The ML operations
Internal solutions require you to design, implement and maintain the required models and infrastructure, but in return, you will own the entire platform and benefit from a long-term cost advantage and a technological edge in the market. In this section, we provide an overview of key aspects to consider when designing internal Machine Learning solutions.
As a guiding principle, when you begin planning an ML solution, start by considering the requirements for integrating the complete solution in a production environment. Then consider the requirements of a minimum viable product (MVP) that is tightly constrained but fully integrated into your overall system. And finally, the requirements of a proof of concept (PoC) that can be executed with limited data and in an isolated environment. Conversely, when you begin implementing an ML solution, proceed in the reverse order: from PoC to MVP to production (Ameisen, 2020).
| Adapt to constant evolutions
The benefits of implementing state-of-the-art ML algorithms are clear when they give you a technological advantage in the market. ML is constantly evolving, so even if the engineer implemented a few weeks before a solution similar to the one required for your use case, it is a good practice to search whether there has been any development in the relevant ML topics since then. Such developments may reduce the amount of training data, computing time and computing costs required to achieve the desired accuracy.
| A body is needed to ground
| the brain into the world
When people look at Artificial Intelligence or Machine Learning applications, they often think of algorithms that function as the brain of a system that performs a complex task. What they are often not aware of, is that such a brain requires a body to ground itself into the world.
The embodiment of ML algorithms determines the memory, computing power, sensing bandwidth and communication speed they will be able to exploit for the task to be performed (Gift & Deza, 2021). The implementation of such a body may even require most of the project resources during the development of internal solutions. This is an important factor to help you to plot more accurately the implementation roadmap and thus reduce the risk of delays and underestimating budgets.
Typically, ML algorithms require two types of embodiment: one for learning (model training) and another for laboring (inference in production).
The learning infrastructure has a focus on memory-rich hardware for parallel computation and efficient read/write operations with the relevant databases. In some cases, though, such infrastructure may not be required as pre-trained models might be available and accurate enough for the task at hand. This is possible with some open-source models, or models purchased from external providers that trained them using their own infrastructure.
The laboring infrastructure also requires hardware for parallel computation. However, the memory requirements are reduced once a model finishes training and it can be optimized by reducing its size (number of parameters). Such optimization can reduce the operating costs considerably, especially when using GPU cloud instances.
| Some models might need
| frequent updates
You should understand the update frequency that your models require, no matter if you own both infrastructures (that is for learning and laboring), or just for laboring. In some cases, such updates may simply consist of replacing the model with a smaller or more efficient one, just like swapping one file for another. In other cases, you may need to retrain your models every few months, weeks or days, depending on how frequently their world changes. For example, an autonomous driving car may need to learn to detect an updated version of a traffic sign every few years, or a speech recognition system may need to learn new slang every few weeks.

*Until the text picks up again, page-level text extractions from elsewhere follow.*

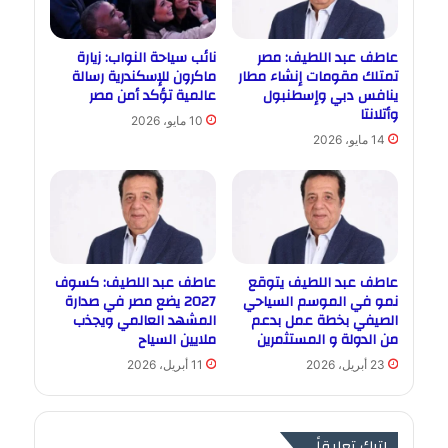
عاطف عبد اللطيف: مصر
نائب سياحة النواب: زيارة
تمتلك مقومات إنشاء مطار
ماكرون للإسكندرية رسالة
ينافس دبي وإسطنبول
عالمية تؤكد أمن مصر
وأتلانتا
10 مايو، 2026
14 مايو، 2026
عاطف عبد اللطيف يتوقع
عاطف عبد اللطيف: كسوف
نمو في الموسم السياحي
2027 يضع مصر في صدارة
الصيفي بخطة عمل بدعم
المشهد العالمي ويجذب
من الدولة و المستثمرين
ملايين السياح
23 أبريل، 2026
11 أبريل، 2026
اترك تعليقاً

The required update frequency has a large impact on the architecture design, so it is important to discuss it early on during the first stages of development. Hybrid systems are a common case, in which a human-in-the-loop reviews the edge cases where the model has low confidence in some predictions. In such scenarios, a good user interface may be crucial to obtain continuous and well-standardized feedback that allows the model to catch up with a constantly changing world. Recent advances in continual learning are bringing together both the learning and the laboring stages, effectively simplifying the design, implementation and maintenance of ML systems (Parisi, 2019). However, the field of continual learning is still in its infancy, and not all ML applications in production environments are amenable to its use.
| Be alerted when data shifts
Finally, once you have built the infrastructure for the learning and laboring of your ML models, the last stage is to monitor the quality of the data being ingested by the system. Mainly, you need to understand whether a sudden drop in the accuracy of your model predictions is due to changes in the quality of the data, the content of the data or the behavior of the internal infrastructure (Ng, 2018). Monitoring is related to data engineering and presents different challenges depending on the embodiment required by the application. It can be the case that IoT or mobile devices have limited resources to assess the incoming data, or that data privacy regulations constrain its inspection, so you may need to consult with external specialists for ad hoc solutions.